Not your mother's RHCP, but a worthy album
Brian Patrick | 08/08/2006
(5 out of 5 stars)
"Before their songs topped the charts, and became radio and music video classics, before they released Platnum-selling masterpieces like Californication and Blood Sugar Sex Magik, before they sold out arenas the world over, before 50-year-old housewives could hear their songs on the radio and say "isn't this those Red Hot guys?", the Red Hot Chili Peppers were four wild California youths who played in dingy nightclubs, appearing on stage wearing only a sock (over a choice body part...). The Chilis first became known in LA for their unique fusion of funk, rap, and rock (which was unheard-of in the mid-80's). As luck would have it, they were able to secure a record deal, and created their first album in 1984. The album itself was a commercial bust, but was undeniably ahead of its time, and defiantly different then everything else on the airwaves in 1984. Buckle Down, and prepare yourself for the following review
1. True Men Don't Kill Coyotes: Opening the album with a jangly guitar riff, and kicking into a rumbling, gritty hard-rock tune with Anthony Kiedis' snarled vocals. This song has a very gritty, sweaty, garage-band feel to it, which is present throught the album.
2. Baby Appeal: Loosly based on a true story, this song combines energetic, freewheeling rapping with rocking insturmentals, creating a very fun yarn with a memorable chorus.
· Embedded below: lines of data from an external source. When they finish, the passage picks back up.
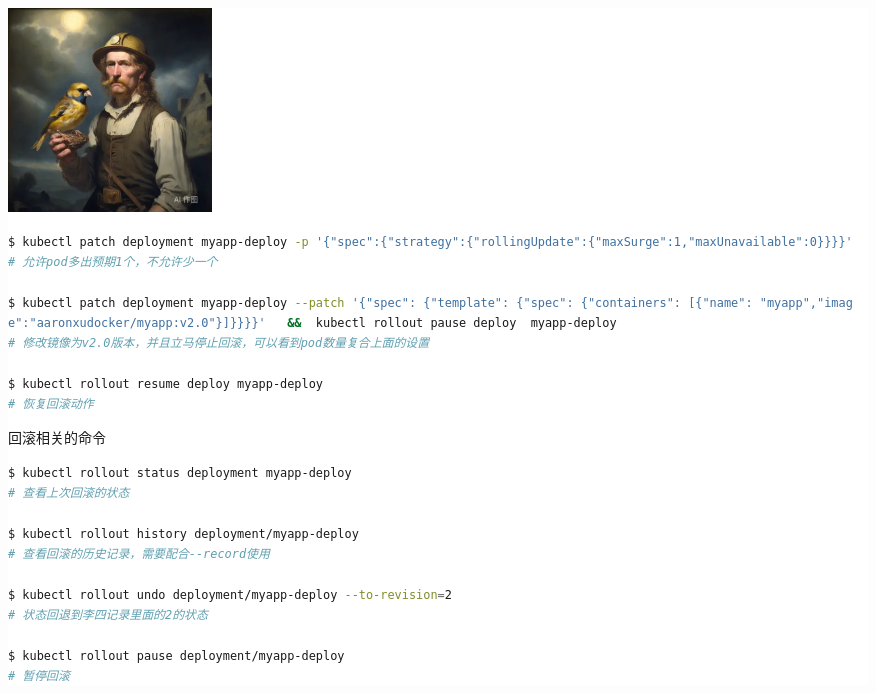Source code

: <img src="Pod控制器/image-20240911143520378.png" alt="image-20240911143520378" style="zoom:33%;" />

```bash
$ kubectl patch deployment myapp-deploy -p '{"spec":{"strategy":{"rollingUpdate":{"maxSurge":1,"maxUnavailable":0}}}}'
# 允许pod多出预期1个，不允许少一个

$ kubectl patch deployment myapp-deploy --patch '{"spec": {"template": {"spec": {"containers": [{"name": "myapp","image":"aaronxudocker/myapp:v2.0"}]}}}}'   &&  kubectl rollout pause deploy  myapp-deploy
# 修改镜像为v2.0版本，并且立马停止回滚，可以看到pod数量复合上面的设置

$ kubectl rollout resume deploy myapp-deploy
# 恢复回滚动作
```

回滚相关的命令

```bash
$ kubectl rollout status deployment myapp-deploy
# 查看上次回滚的状态

$ kubectl rollout history deployment/myapp-deploy
# 查看回滚的历史记录，需要配合--record使用

$ kubectl rollout undo deployment/myapp-deploy --to-revision=2
# 状态回退到李四记录里面的2的状态

$ kubectl rollout pause deployment/myapp-deploy
# 暂停回滚
```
You also can't help but think, "how many other bands sounded like this in 1984?"
3. Buckle Down: Beginning with synthesized noise, the song is a hard rocking tune that has some very interesting insturmentals and strange lyrics.
4. Get Up And Jump: One of Chili's first songs, and one of the finest party songs you'll hear. A very funky, energetic song that opens with a funky salvo, and kicks into a pumping bassline and Anthony's funny nonsense lyrics. Will have you jumping around like a deranged frog.
5. Why Don't You Love Me: This Hank Williams cover feels very much like a song the Chilis would write themselves, with rap-style vocals and very jazzy insturmentals. A dazzling cover, to say the least.
6. Green Heaven: Anthony's political themed lyrics steal the show, which unlike many other so-called "political" songs, are actually thought-provoking. Not what you'd expect from the Peppers, hey? Flea's bass is in top form here, with an amazing bassline that brings life to this song.
7. Mommy Where's Daddy: A very weird number. Features "female" vocals by Flea, and also smooth, jazz style insturmentals. The strangest song you're likely to find.
8. Out In LA: The Chili's first song. This song is a rip-roaring combination of funky and self-refrential lyrics and wildy funky insturmentals. Also features an explosive guitar solo.
9. Police Helicopter: A short song, but a simple one with berzerk insturmentals and only a few vocal lines. Odd but fun.
10. You Always Sing: Even shorter and weirder. Simply consists of Anthony singing "you always sing the same" over and over again with stuff going on in the background.
11. Grand Pappy Du Plenty: A very different kind of way to close an album. It's an all-insturmental track, and feels eerie, gloomy and experimental. A fine ending to the album.
Now that you've heard a little something about the Flea, a little something about the Tree, and something about me, why won't you just buy the album?